▸ **PROBLEM REQUIREMENTS**
Please output the data exactly, minus pictures.

▸ **RECORDS SUPPLIED**
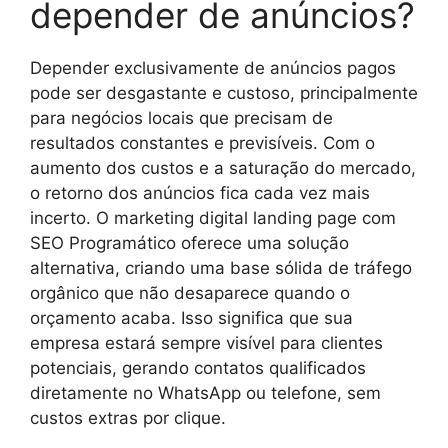
depender de anúncios?
Depender exclusivamente de anúncios pagos
pode ser desgastante e custoso, principalmente
para negócios locais que precisam de
resultados constantes e previsíveis. Com o
aumento dos custos e a saturação do mercado,
o retorno dos anúncios fica cada vez mais
incerto. O marketing digital landing page com
SEO Programático oferece uma solução
alternativa, criando uma base sólida de tráfego
orgânico que não desaparece quando o
orçamento acaba. Isso significa que sua
empresa estará sempre visível para clientes
potenciais, gerando contatos qualificados
diretamente no WhatsApp ou telefone, sem
custos extras por clique.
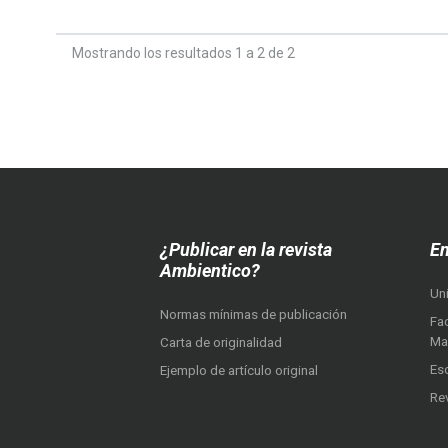
Mostrando los resultados 1 a 2 de 2
¿Publicar en la revista
En
Ambientico?
Un
Normas mínimas de publicación
Fac
Ma
Carta de originalidad
Es
Ejemplo de artículo original
Re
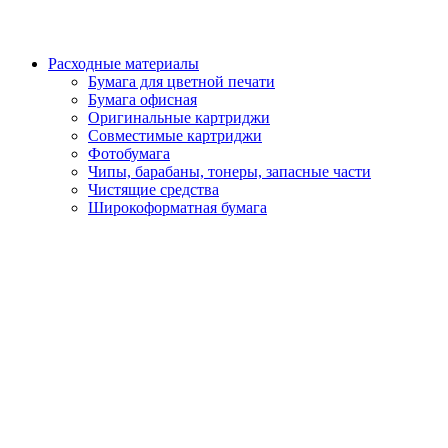
Расходные материалы
Бумага для цветной печати
Бумага офисная
Оригинальные картриджи
Совместимые картриджи
Фотобумага
Чипы, барабаны, тонеры, запасные части
Чистящие средства
Широкоформатная бумага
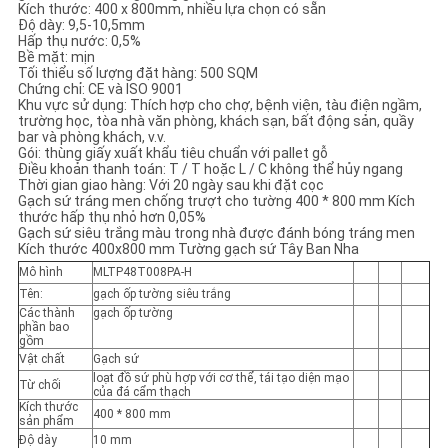
CHÍNH
Kích thước: 400 x 800mm, nhiều lựa chọn có sẵn
Độ dày: 9,5-10,5mm
Hấp thụ nước: 0,5%
SÁCH
Bề mặt: mịn
Tối thiểu số lượng đặt hàng: 500 SQM
BẢO
Chứng chỉ: CE và ISO 9001
Khu vực sử dụng: Thích hợp cho chợ, bệnh viện, tàu điện ngầm,
MẬT
trường học, tòa nhà văn phòng, khách sạn, bất động sản, quầy
bar và phòng khách, v.v.
Gói: thùng giấy xuất khẩu tiêu chuẩn với pallet gỗ
Điều khoản thanh toán: T / T hoặc L / C không thể hủy ngang
Thời gian giao hàng: Với 20 ngày sau khi đặt cọc
Gạch sứ tráng men chống trượt cho tường 400 * 800 mm Kích
thước hấp thụ nhỏ hơn 0,05%
Gạch sứ siêu trắng màu trong nhà được đánh bóng tráng men
Kích thước 400x800 mm Tường gạch sứ Tây Ban Nha
Mô hình
MLTP48T008PA-H
Tên:
gạch ốp tường siêu trắng
Các thành
gạch ốp tường
phần bao
gồm
Vật chất
Gạch sứ
loạt đồ sứ phù hợp với cơ thể, tái tạo diện mạo
Từ chối
của đá cẩm thạch
Kích thước
400 * 800 mm
sản phẩm
Độ dày
10 mm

▸ **WRITTEN SOLUTION**
depender de anúncios?
Depender exclusivamente de anúncios pagos
pode ser desgastante e custoso, principalmente
para negócios locais que precisam de
resultados constantes e previsíveis. Com o
aumento dos custos e a saturação do mercado,
o retorno dos anúncios fica cada vez mais
incerto. O marketing digital landing page com
SEO Programático oferece uma solução
alternativa, criando uma base sólida de tráfego
orgânico que não desaparece quando o
orçamento acaba. Isso significa que sua
empresa estará sempre visível para clientes
potenciais, gerando contatos qualificados
diretamente no WhatsApp ou telefone, sem
custos extras por clique.
Mostrando los resultados 1 a 2 de 2
¿Publicar en la revista
En
Ambientico?
Un
Normas mínimas de publicación
Fac
Ma
Carta de originalidad
Es
Ejemplo de artículo original
Re
Расходные материалы
Бумага для цветной печати
Бумага офисная
Оригинальные картриджи
Совместимые картриджи
Фотобумага
Чипы, барабаны, тонеры, запасные части
Чистящие средства
Широкоформатная бумага
CHÍNH
Kích thước: 400 x 800mm, nhiều lựa chọn có sẵn
Độ dày: 9,5-10,5mm
Hấp thụ nước: 0,5%
SÁCH
Bề mặt: mịn
Tối thiểu số lượng đặt hàng: 500 SQM
BẢO
Chứng chỉ: CE và ISO 9001
Khu vực sử dụng: Thích hợp cho chợ, bệnh viện, tàu điện ngầm,
MẬT
trường học, tòa nhà văn phòng, khách sạn, bất động sản, quầy
bar và phòng khách, v.v.
Gói: thùng giấy xuất khẩu tiêu chuẩn với pallet gỗ
Điều khoản thanh toán: T / T hoặc L / C không thể hủy ngang
Thời gian giao hàng: Với 20 ngày sau khi đặt cọc
Gạch sứ tráng men chống trượt cho tường 400 * 800 mm Kích
thước hấp thụ nhỏ hơn 0,05%
Gạch sứ siêu trắng màu trong nhà được đánh bóng tráng men
Kích thước 400x800 mm Tường gạch sứ Tây Ban Nha
Mô hình
MLTP48T008PA-H
Tên:
gạch ốp tường siêu trắng
Các thành
gạch ốp tường
phần bao
gồm
Vật chất
Gạch sứ
loạt đồ sứ phù hợp với cơ thể, tái tạo diện mạo
Từ chối
của đá cẩm thạch
Kích thước
400 * 800 mm
sản phẩm
Độ dày
10 mm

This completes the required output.